“60 Minutes” Australia has fired a producer who was involved in a child abduction story that resulted in its four-person crew being jailed briefly in Lebanon.
Stephen Rice, who produced the story about Australian Sally Faulkner’s attempts to take her two children back from her estranged husband in Lebanon, will be leaving the company “effectively immediately,” a Channel Nine statement said Friday. The program airs on the Nine network.
The other three staff members involved — TV presenter Tara Brown, cameraman Ben Williamson and sound technician David Ballment — have received formal warnings.
“The manner in which we produced Sally Faulkner’s story exposed our crew to serious risks, and exposed ’60 Minutes’ and Nine to significant reputational damage. We got too close to the story and suffered damaging consequences,” Nine CEO Hugh Marks said.
Child snatching botched
The four crew members were arrested by Lebanese authorities after they hired “child recovery specialists” in a failed attempt to snatch Faulkner’s children Lahela, 6, and Noah, 4, from a Beirut street as they walked with their grandmother.
According to Faulkner, her children’s father, Ali al Amin, took them from Australia to Lebanon and refused to return them. The children remain with al Amin.
The television crew members were eventually released from jail and allowed to return to Australia on April 21.
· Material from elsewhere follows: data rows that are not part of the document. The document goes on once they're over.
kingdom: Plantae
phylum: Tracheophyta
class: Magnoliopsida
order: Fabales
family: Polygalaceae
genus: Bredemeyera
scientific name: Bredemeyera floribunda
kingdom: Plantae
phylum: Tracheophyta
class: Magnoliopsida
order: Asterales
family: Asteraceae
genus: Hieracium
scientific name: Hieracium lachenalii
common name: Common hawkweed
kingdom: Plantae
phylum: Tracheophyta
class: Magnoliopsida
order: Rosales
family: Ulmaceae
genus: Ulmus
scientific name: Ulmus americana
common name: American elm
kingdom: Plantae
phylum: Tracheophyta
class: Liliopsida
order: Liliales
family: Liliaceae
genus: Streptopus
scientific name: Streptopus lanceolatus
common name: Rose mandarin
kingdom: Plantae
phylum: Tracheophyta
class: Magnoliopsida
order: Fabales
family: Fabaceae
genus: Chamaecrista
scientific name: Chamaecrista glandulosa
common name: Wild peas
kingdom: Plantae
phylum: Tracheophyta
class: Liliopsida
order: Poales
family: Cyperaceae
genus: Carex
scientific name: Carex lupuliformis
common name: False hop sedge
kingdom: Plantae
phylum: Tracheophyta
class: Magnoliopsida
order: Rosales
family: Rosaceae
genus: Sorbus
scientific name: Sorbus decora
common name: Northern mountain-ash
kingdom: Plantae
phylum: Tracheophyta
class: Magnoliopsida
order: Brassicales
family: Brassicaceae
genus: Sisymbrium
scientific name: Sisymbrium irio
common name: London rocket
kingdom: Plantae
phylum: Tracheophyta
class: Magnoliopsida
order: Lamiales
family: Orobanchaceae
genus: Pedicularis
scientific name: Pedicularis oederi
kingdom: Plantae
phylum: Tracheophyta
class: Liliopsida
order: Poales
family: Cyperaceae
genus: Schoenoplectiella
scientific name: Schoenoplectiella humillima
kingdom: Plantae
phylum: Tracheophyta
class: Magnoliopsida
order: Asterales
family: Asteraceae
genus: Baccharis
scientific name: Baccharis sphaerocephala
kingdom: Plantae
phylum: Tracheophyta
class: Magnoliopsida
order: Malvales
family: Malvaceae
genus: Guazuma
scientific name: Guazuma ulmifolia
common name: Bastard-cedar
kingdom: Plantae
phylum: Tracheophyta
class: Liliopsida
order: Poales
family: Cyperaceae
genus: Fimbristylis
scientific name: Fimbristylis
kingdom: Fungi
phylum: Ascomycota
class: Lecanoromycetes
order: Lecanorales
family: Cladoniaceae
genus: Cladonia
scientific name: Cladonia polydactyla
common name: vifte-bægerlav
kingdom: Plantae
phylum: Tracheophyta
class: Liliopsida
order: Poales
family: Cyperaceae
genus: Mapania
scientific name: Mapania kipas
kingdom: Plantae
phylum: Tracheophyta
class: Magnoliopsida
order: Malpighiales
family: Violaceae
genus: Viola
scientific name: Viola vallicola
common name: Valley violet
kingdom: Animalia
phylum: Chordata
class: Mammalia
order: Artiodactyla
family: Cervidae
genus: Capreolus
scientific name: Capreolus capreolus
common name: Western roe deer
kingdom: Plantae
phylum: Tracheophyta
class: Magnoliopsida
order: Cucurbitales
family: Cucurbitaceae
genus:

Four people from Child Abduction Recovery International, who had been paid by “60 Minutes,” were also arrested with the crew and remain in custody facing charges.
Nine network promises stricter process
The decision to fire Rice came as the result of an independent review of the story, conducted by the founding producer of “60 Minutes” Australia, Gerald Stone, as well as former producer and senior executive at Nine David Hurley, and the company’s general counsel, Rachel Launders.
“It’s clear from our findings that inexcusable errors were made,” Stone said.
Nine CEO Hugh Marks called a number of aspects of the story inappropriate but singled out the “payment to be made directly by ’60 Minutes’ to the recovery agency that had been independently contracted by Sally Faulkner.”
“It was also inappropriate, with the risks involved for our crew, not to have consulted with Nine’s security advisors before the story was finalized,” Marks said.
The company said in the future it would review more strictly how stories are selected and approved, and increase oversight on contracts, payments and risk assessments.
The Nine statement added that while civil claims brought by al Amin against the “60 Minutes” crew and Faulkner have been settled, the crew potentially faces legal action from the Lebanese justice system.